EXERCISE DIRECTIONS: In the listing below, find the line with "pinky dip: (493, 568)" and the line with "middle dip: (145, 184)", then return them and every line between them exactly, minus the pictures.

── DATA PROVIDED ──

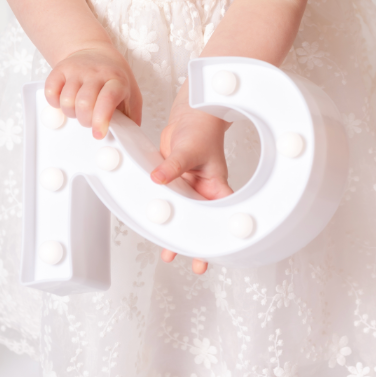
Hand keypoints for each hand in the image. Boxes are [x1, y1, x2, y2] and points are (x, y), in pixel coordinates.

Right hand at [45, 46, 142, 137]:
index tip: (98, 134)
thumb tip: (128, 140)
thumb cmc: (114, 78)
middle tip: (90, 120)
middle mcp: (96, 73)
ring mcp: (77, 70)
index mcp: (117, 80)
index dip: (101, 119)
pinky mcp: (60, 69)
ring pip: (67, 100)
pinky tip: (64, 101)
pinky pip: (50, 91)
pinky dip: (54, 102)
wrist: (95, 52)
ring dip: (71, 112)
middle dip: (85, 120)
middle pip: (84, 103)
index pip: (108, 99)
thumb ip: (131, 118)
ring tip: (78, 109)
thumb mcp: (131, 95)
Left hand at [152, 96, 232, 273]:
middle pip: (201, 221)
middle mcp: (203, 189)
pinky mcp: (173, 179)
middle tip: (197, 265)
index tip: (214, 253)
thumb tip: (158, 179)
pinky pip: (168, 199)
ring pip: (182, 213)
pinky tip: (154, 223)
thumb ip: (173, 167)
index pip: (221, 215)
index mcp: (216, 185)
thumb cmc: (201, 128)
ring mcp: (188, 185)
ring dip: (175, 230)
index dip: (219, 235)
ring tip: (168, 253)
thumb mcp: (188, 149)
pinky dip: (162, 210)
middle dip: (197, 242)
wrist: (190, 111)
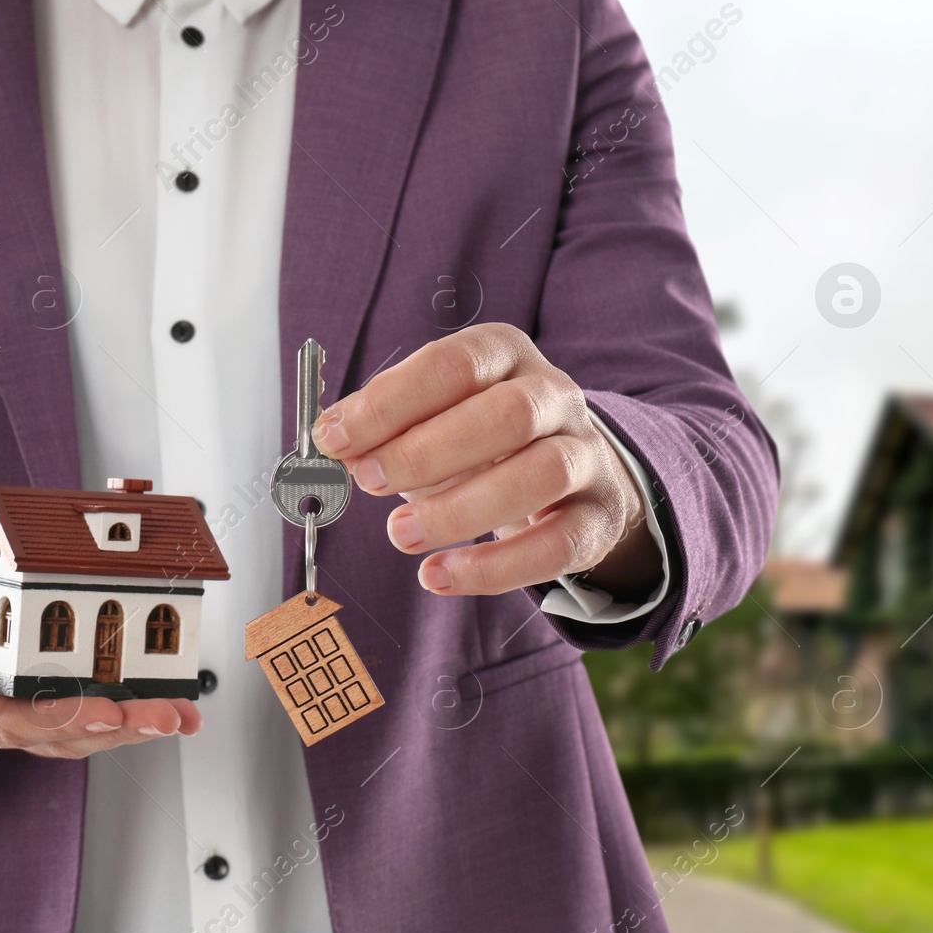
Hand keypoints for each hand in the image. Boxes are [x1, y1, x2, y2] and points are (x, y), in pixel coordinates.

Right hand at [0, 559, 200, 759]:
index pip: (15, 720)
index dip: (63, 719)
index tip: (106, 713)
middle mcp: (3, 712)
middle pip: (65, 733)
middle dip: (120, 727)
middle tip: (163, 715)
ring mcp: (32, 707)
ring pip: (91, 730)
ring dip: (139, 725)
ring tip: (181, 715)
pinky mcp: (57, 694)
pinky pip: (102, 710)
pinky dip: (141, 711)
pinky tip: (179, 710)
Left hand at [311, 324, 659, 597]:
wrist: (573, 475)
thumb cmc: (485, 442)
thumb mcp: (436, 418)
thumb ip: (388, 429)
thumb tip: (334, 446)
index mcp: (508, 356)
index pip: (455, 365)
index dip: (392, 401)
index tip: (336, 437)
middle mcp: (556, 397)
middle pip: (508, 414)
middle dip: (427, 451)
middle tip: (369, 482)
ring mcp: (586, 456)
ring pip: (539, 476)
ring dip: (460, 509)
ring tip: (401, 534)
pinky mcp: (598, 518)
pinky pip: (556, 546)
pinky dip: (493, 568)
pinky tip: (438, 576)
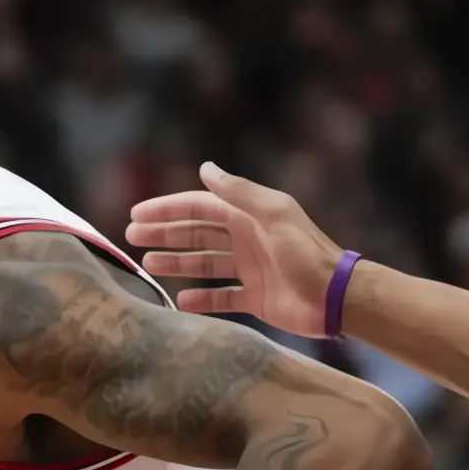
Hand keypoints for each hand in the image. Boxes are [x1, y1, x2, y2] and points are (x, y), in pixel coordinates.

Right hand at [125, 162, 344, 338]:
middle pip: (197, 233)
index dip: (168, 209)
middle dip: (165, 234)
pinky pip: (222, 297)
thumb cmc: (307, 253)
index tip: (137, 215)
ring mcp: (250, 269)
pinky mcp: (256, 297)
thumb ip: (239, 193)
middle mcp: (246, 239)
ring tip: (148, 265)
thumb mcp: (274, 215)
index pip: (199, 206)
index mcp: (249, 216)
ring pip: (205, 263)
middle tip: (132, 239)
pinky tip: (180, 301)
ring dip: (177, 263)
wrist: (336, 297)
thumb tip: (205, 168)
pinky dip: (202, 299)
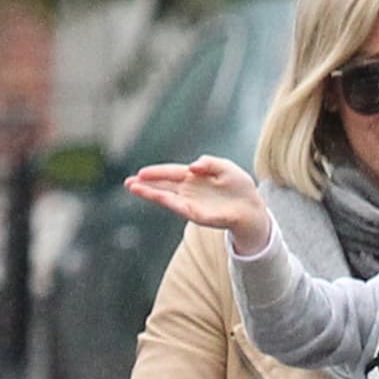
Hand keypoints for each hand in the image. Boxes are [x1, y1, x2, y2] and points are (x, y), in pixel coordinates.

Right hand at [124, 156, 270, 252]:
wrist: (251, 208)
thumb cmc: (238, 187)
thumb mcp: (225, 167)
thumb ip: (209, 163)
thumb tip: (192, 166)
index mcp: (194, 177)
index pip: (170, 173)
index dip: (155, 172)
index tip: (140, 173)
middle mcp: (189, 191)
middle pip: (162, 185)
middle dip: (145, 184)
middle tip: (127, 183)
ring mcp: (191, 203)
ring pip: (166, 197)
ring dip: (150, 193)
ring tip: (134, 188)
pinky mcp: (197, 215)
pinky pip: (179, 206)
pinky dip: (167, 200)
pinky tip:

───

WRITTEN SOLUTION:
pinky dip: (493, 568)
pinky tip: (438, 576)
Hand keypoints for each hand in the image. Boxes are [x1, y1, x2, y2] and points are (x, y), in pixel coordinates.

Right hand at [125, 162, 344, 338]:
middle pip: (197, 233)
index dip: (168, 209)
middle dip: (165, 234)
pinky pip: (222, 297)
thumb cmc: (307, 253)
index tip: (137, 215)
ring mcp: (250, 269)
pinky mcp: (256, 297)
thumb ip: (239, 193)
middle mcp: (246, 239)
ring tip: (148, 265)
thumb mcp: (274, 215)
index pip: (199, 206)
index mcp: (249, 216)
ring pip: (205, 263)
middle tip: (132, 239)
pinky tip: (180, 301)
ring dip: (177, 263)
wrist: (336, 297)
thumb tip: (205, 168)
pinky dip: (202, 299)
Hand keypoints for each hand in the image. Boxes are [x1, y1, x2, y2] and points are (x, y), in pixel coordinates.

Right hand at [124, 156, 270, 252]:
wrist: (251, 208)
thumb cmc: (238, 187)
thumb mcp: (225, 167)
thumb ip: (209, 163)
thumb tip: (192, 166)
index mcp: (194, 177)
index pip: (170, 173)
index dip: (155, 172)
index tip: (140, 173)
middle mcp: (189, 191)
middle pip: (162, 185)
middle dip: (145, 184)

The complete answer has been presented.